Partition Filters

Processing more data than necessary will typically slow down the job. If the input table is partitioned then applying filters on the partition columns can restrict the input volume Spark needs to scan.

A simple equality filter gets pushed down to the batch scan and enables Spark to only scan the files where dateint = 20211101 of a sample table partitioned on dateint and hour.

select *
from jlantos.sample_table
where dateint = 20211101
limit 100
Successful-Filter_Pushdown

Examples when the filter does not get pushed down

The filter contains an expression

If instead of a particular date we'd like to load data from the 1st of any month we might rewrite the above query such as:

select *
from jlantos.sample_table
where dateint % 100 = 1
limit 100

The query plan shows that Spark in this case scans the whole table and filters only in a later step.

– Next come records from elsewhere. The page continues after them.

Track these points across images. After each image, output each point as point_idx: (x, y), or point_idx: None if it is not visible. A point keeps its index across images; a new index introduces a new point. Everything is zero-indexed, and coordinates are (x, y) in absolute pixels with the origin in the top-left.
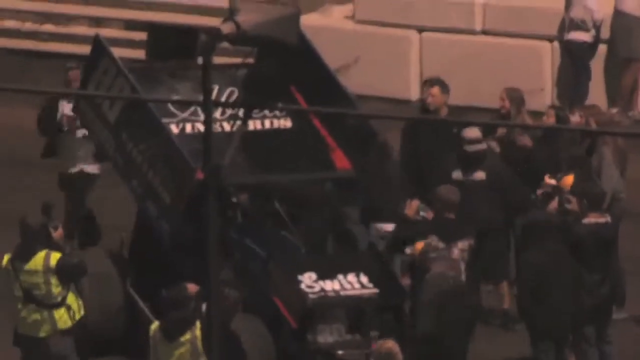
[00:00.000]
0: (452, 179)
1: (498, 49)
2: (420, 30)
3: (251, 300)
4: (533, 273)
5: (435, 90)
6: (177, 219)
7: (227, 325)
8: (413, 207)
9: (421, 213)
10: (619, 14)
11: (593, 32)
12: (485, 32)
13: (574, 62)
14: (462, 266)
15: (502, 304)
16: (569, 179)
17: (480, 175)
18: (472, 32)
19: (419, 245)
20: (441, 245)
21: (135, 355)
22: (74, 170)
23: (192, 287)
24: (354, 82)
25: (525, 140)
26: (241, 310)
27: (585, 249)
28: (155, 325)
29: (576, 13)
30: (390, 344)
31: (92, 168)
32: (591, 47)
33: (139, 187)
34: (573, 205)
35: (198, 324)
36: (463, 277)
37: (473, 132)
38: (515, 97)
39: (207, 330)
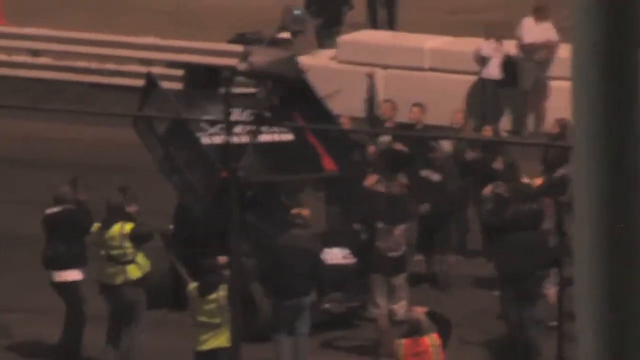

Successful-Filter_Pushdown

Filter is dynamic via a join

In a more complex job we might restrict the data based on joining to another table. If the filtering criteria is not static it won't be pushed down to the scan. So in the example below the two table scans happen independently, and min(dateint) calculated in the CTE won't have an effect on the second scan.

with dates as
  (select min(dateint) dateint
   from jlantos.sample_table)

select *
from jlantos.sample_table st
join dates d on st.dateint = d.dateint